▼▼▼

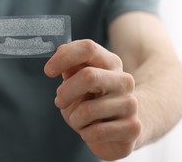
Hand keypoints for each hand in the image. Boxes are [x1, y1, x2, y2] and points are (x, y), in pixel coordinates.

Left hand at [44, 39, 141, 160]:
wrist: (121, 130)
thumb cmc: (93, 102)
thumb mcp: (78, 82)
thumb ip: (71, 68)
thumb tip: (60, 53)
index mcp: (110, 63)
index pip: (88, 48)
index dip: (64, 57)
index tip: (48, 71)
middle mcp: (124, 80)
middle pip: (88, 76)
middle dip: (65, 92)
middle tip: (59, 101)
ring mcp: (130, 104)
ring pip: (88, 110)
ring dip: (74, 119)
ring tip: (79, 120)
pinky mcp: (133, 128)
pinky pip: (96, 132)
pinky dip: (85, 134)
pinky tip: (90, 132)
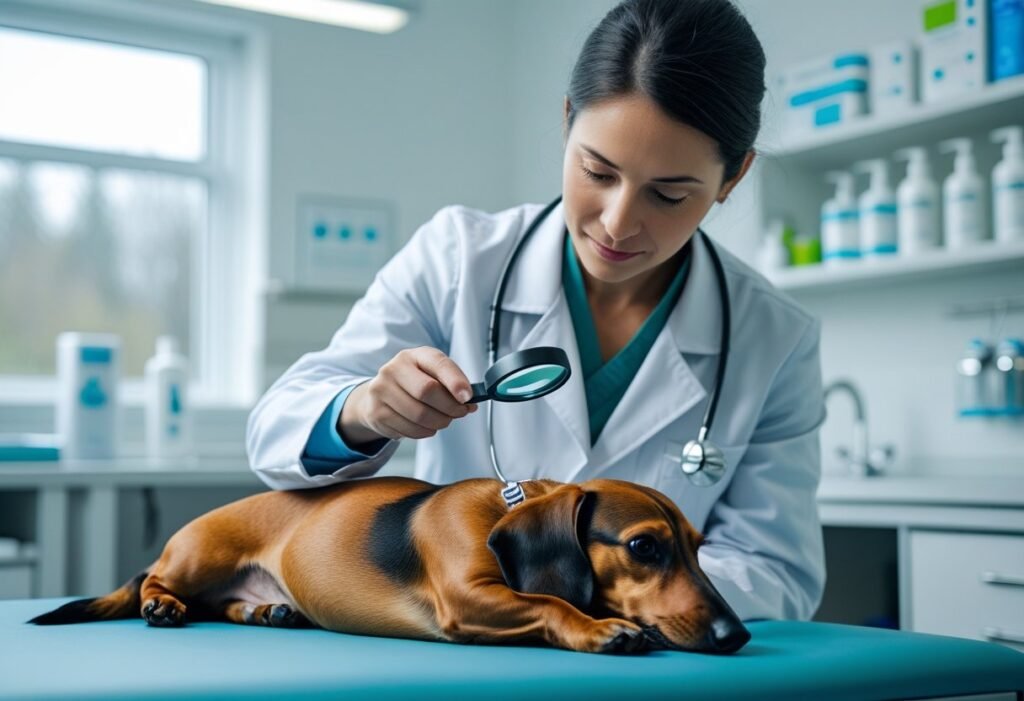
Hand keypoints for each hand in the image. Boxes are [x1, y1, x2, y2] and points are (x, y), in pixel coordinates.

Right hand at [339, 347, 477, 445]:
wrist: (378, 395)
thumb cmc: (413, 383)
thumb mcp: (431, 374)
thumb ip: (452, 384)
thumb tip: (471, 401)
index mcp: (413, 355)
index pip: (438, 364)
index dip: (456, 381)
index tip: (468, 397)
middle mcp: (394, 369)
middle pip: (428, 391)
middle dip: (450, 407)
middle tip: (460, 412)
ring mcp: (382, 390)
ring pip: (420, 415)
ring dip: (439, 423)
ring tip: (444, 420)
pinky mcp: (376, 413)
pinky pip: (410, 429)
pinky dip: (425, 432)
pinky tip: (426, 426)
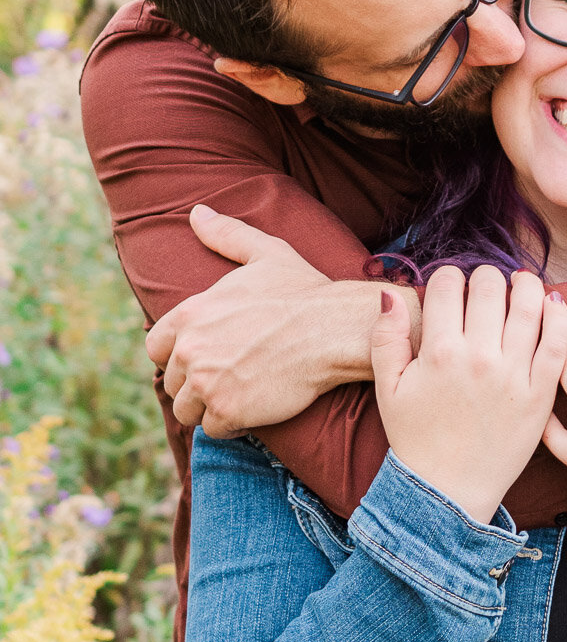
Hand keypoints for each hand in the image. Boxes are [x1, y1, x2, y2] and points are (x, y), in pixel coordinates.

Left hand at [146, 205, 401, 433]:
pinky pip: (215, 429)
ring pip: (190, 410)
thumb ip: (226, 235)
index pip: (156, 349)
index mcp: (190, 313)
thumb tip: (197, 213)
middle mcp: (190, 349)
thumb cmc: (304, 290)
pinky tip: (254, 408)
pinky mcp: (228, 411)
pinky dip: (233, 424)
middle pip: (173, 384)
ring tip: (240, 396)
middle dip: (197, 384)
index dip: (178, 357)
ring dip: (211, 408)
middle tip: (231, 379)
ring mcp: (206, 383)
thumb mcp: (264, 252)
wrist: (334, 329)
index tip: (203, 360)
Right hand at [371, 265, 566, 523]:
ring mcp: (514, 375)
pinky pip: (558, 341)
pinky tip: (550, 305)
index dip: (448, 277)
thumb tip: (390, 293)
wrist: (448, 493)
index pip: (449, 283)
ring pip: (528, 304)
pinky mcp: (541, 394)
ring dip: (524, 284)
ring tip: (520, 285)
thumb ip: (386, 338)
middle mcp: (479, 358)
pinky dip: (557, 314)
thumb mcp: (388, 389)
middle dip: (484, 278)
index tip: (452, 288)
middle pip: (489, 285)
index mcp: (438, 352)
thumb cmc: (416, 439)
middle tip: (484, 289)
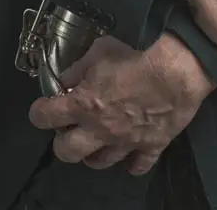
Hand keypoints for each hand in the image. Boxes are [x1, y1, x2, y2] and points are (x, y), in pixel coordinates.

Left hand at [28, 32, 214, 175]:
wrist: (176, 70)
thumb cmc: (137, 53)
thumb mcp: (100, 49)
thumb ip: (80, 67)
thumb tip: (67, 77)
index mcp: (82, 104)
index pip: (45, 116)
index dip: (39, 112)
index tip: (42, 108)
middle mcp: (99, 129)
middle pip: (66, 152)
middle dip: (62, 143)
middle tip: (69, 129)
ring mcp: (124, 143)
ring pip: (99, 163)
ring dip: (93, 153)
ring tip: (97, 141)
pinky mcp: (150, 147)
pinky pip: (137, 166)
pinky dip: (131, 162)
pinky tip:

▲▲▲

Assignment:
When you reach the line that has "thumb tip: (60, 53)" in the data above, start repeating lines exactly, and stop after the line that has "pinky tip: (426, 426)"; pictures stay out.

Response:
thumb tip: (60, 53)
index mcp: (110, 63)
index pip: (88, 48)
index dip: (64, 57)
index tip: (48, 71)
middle mcp: (124, 80)
middle pip: (88, 76)
middle dip: (65, 92)
middle tip: (59, 101)
ring mcp: (130, 104)
ring pip: (88, 110)
ring dip: (74, 119)
ring tip: (79, 120)
pinky mcp: (133, 128)
pinky pip: (96, 132)
pinky dip: (85, 134)
pinky tip: (90, 132)
Hand keypoints for each hand in the image. Boxes are [x1, y1, x2, y2] and points are (x, y), in pixel coordinates.

Right hand at [339, 347, 477, 445]:
wrist: (378, 395)
thumb cmc: (413, 383)
thumb mcp: (431, 374)
thumb ip: (452, 384)
thumb tip: (471, 401)
index mcp: (413, 355)
index pip: (438, 364)
index dip: (456, 381)
index tip: (468, 397)
middle mcp: (394, 369)
middle pip: (428, 391)
middle dip: (450, 407)
middle tip: (460, 412)
ring mcp: (382, 390)
ring pip: (420, 415)
ring dip: (439, 423)
ring tip: (444, 420)
pinky mcp: (376, 413)
pinky pip: (410, 429)
pinky dip: (425, 432)
pinky tip: (426, 426)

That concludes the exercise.